:: Stored data ::
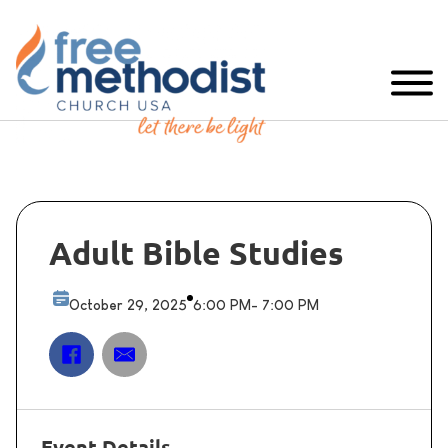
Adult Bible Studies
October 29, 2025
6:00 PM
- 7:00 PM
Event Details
--
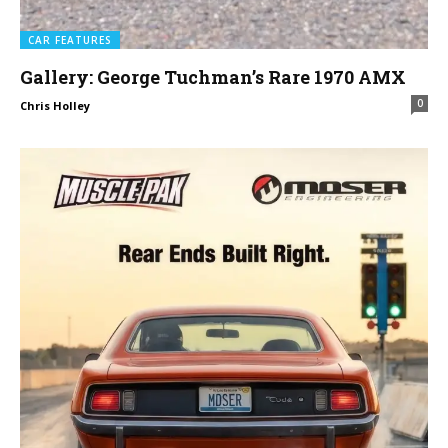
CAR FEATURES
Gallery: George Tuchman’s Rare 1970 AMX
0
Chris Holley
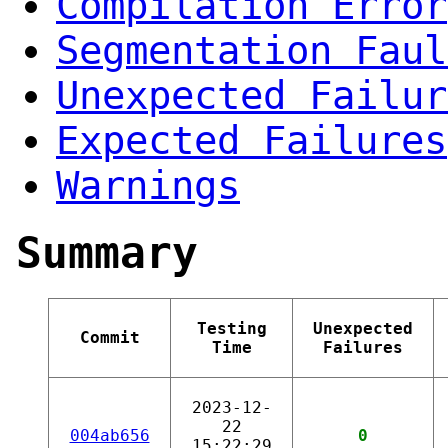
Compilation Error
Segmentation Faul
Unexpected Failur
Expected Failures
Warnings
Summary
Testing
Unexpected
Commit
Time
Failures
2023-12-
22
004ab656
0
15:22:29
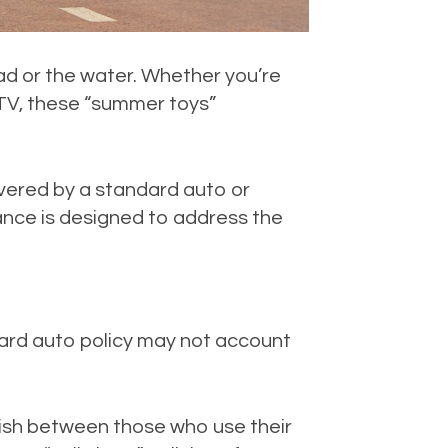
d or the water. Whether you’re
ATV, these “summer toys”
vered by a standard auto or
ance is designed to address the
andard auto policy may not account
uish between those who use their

:: What you are asked to do ::
Retype only this portion of the data above: the line containing "Adult Bible Studies", the line containing "Event Details", and all lines between them, exactly.

:: Response area ::
Adult Bible Studies
October 29, 2025
6:00 PM
- 7:00 PM
Event Details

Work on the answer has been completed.